7. Globalisering zorgt voor meer culturele diversiteit.
De redenering is dat individuen door globalisering meer keuzevrijheid krijgen doordat ze naast de traditionele producten van de eigen cultuur ook de beschikking krijgen over geïmporteerde producten uit andere culturen. In werkelijkheid vindt meestal verdringing plaats van de locale cultuur door de geïmporteerde westerse cultuur. Kleding, muziek, films en TV-programma’s worden in zo’n land in toenemende mate westers. Steden over de hele wereld beginnen er uniform uit te zien met dezelfde architectuur, dezelfde winkel- en horecaketens en dezelfde producten.
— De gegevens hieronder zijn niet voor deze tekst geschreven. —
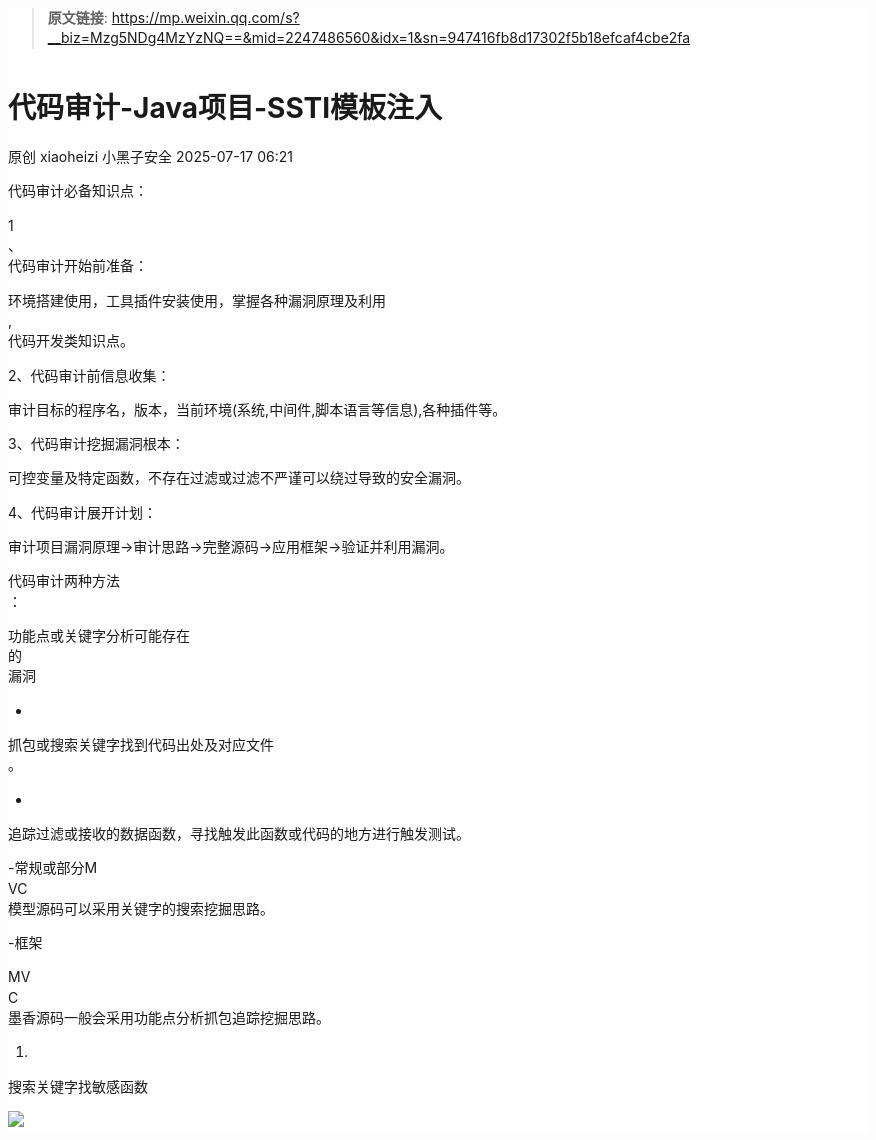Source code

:> **原文链接**: https://mp.weixin.qq.com/s?__biz=Mzg5NDg4MzYzNQ==&mid=2247486560&idx=1&sn=947416fb8d17302f5b18efcaf4cbe2fa

#  代码审计-Java项目-SSTI模板注入  
原创 xiaoheizi  小黑子安全   2025-07-17 06:21  
  
代码审计必备知识点：  
  
1  
、  
代码审计开始前准备：  
  
环境搭建使用，工具插件安装使用，掌握各种漏洞原理及利用  
,  
代码开发类知识点。  
  
2、代码审计前信息收集：  
  
审计目标的程序名，版本，当前环境(系统,中间件,脚本语言等信息),各种插件等。  
  
3、代码审计挖掘漏洞根本：  
  
可控变量及特定函数，不存在过滤或过滤不严谨可以绕过导致的安全漏洞。  
  
4、代码审计展开计划：  
  
审计项目漏洞原理->审计思路->完整源码->应用框架->验证并利用漏洞。  
  
代码审计两种方法  
：  
  
功能点或关键字分析可能存在  
的  
漏洞  
  
-  
抓包或搜索关键字找到代码出处及对应文件  
。  
  
-  
追踪过滤或接收的数据函数，寻找触发此函数或代码的地方进行触发测试。  
  
  
-常规或部分M  
VC  
模型源码可以采用关键字的搜索挖掘思路。  
  
  
-框架  
  
MV  
C   
墨香源码一般会采用功能点分析抓包追踪挖掘思路。  
  
1.  
搜索关键字找敏感函数  
  
![](https://mmbiz.qpic.cn/sz_mmbiz_png/b9ibb0kbHCIlnNxeT7FCVA8Hp7B3HBpCCYEwz6P0TOt7ep6Ys8tgPr8cLJ3Udc4mHiclRROb5ricE1YiaFRS2cIicYQ/640?wx_fmt=png&from=appmsg "")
8. De toekomst is aan wereldburgers en het kosmopolitisme.
De wereldburger bestaat alleen in het hoofd van degene die zich zo noemt. Er bestaat geen overkoepelende mondiale cultuur. De grootste culturele eenheden zijn wereldculturen als de westerse en de islamitische, daarboven bevindt zich niets. Mensen behoren altijd tot een bepaalde wereldcultuur. Kosmopolieten zijn, ongeacht hun herkomst of etniciteit, gewoon westerlingen die van de westerse cultuur de dominante wereldcultuur willen maken. Het is een elite die de hele wereld overvliegt, Engels spreekt, in westerse hotels verblijft, zich westers kleedt, westerse omgangsvormen heeft en voornamelijk westerse cultuurproducten consumeert.
9. Globalisering is een natuurverschijnsel dat niet te stoppen is.
Mensen die belang hebben bij een bepaalde ontwikkeling zullen die altijd als een onvermijdbaar natuurproces kwalificeren dat onomkeerbaar is. Maar samenleving, economie en cultuur zijn maakwerk dat door menselijke keuzes tot stand komt. En dat betekent dat er ook andere keuzes gemaakt kunnen worden. De wereld kan ook functioneren zonder globalisering, in kleinere economische en culturele eenheden dan een mondiaal systeem. Tot het jaar 1500 heeft de wereld zo gefunctioneerd, en dat ging prima.
10. Verzet tegen globalisering is bekrompen, provincialistisch en “rechts”.
Afwijzen van globalisering betekent niet het opsluiten binnen de enge landsgrenzen.
Een economische en culturele organisatie binnen de territoria van wereldculturen is niet bekrompen en provincialistisch. Wereldculturen omvatten vaak een heel continent of een flink deel ervan, bestaan vaak uit tientallen landen en hebben minimaal honderden miljoenen mensen, en in veel gevallen meer dan een miljard.
En het verzet tegen globalisering loopt dwars door alle politieke scheidslijnen heen, van extreem links tot extreem rechts. De meest prominente antiglobalisten zijn doorgaans links georiënteerd.